Activity: Please output the data exactly, minus pictures.

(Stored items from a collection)
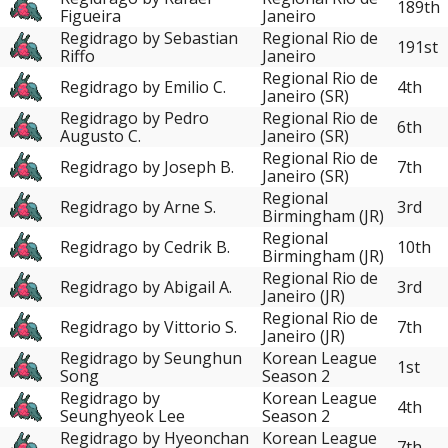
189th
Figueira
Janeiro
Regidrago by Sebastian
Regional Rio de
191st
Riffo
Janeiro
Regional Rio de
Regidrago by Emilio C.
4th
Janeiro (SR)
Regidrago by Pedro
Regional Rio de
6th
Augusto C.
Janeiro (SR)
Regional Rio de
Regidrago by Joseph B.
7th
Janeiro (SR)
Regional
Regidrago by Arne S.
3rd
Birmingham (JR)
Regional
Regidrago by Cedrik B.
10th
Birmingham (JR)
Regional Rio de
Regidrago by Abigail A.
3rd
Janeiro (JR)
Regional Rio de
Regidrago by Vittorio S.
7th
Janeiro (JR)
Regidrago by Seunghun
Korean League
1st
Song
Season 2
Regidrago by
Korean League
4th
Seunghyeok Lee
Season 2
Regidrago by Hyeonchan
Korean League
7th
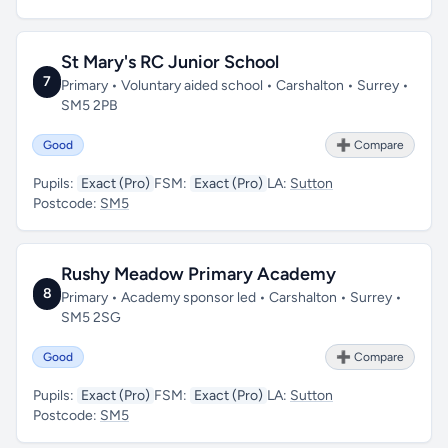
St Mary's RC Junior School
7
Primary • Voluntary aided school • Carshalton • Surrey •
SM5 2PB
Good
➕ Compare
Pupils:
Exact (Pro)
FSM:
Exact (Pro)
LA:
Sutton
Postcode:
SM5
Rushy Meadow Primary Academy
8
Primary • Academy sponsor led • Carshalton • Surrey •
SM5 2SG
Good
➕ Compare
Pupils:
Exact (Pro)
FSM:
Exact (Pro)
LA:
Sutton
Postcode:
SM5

The answer:
189th
Figueira
Janeiro
Regidrago by Sebastian
Regional Rio de
191st
Riffo
Janeiro
Regional Rio de
Regidrago by Emilio C.
4th
Janeiro (SR)
Regidrago by Pedro
Regional Rio de
6th
Augusto C.
Janeiro (SR)
Regional Rio de
Regidrago by Joseph B.
7th
Janeiro (SR)
Regional
Regidrago by Arne S.
3rd
Birmingham (JR)
Regional
Regidrago by Cedrik B.
10th
Birmingham (JR)
Regional Rio de
Regidrago by Abigail A.
3rd
Janeiro (JR)
Regional Rio de
Regidrago by Vittorio S.
7th
Janeiro (JR)
Regidrago by Seunghun
Korean League
1st
Song
Season 2
Regidrago by
Korean League
4th
Seunghyeok Lee
Season 2
Regidrago by Hyeonchan
Korean League
7th
St Mary's RC Junior School
7
Primary • Voluntary aided school • Carshalton • Surrey •
SM5 2PB
Good
➕ Compare
Pupils:
Exact (Pro)
FSM:
Exact (Pro)
LA:
Sutton
Postcode:
SM5
Rushy Meadow Primary Academy
8
Primary • Academy sponsor led • Carshalton • Surrey •
SM5 2SG
Good
➕ Compare
Pupils:
Exact (Pro)
FSM:
Exact (Pro)
LA:
Sutton
Postcode:
SM5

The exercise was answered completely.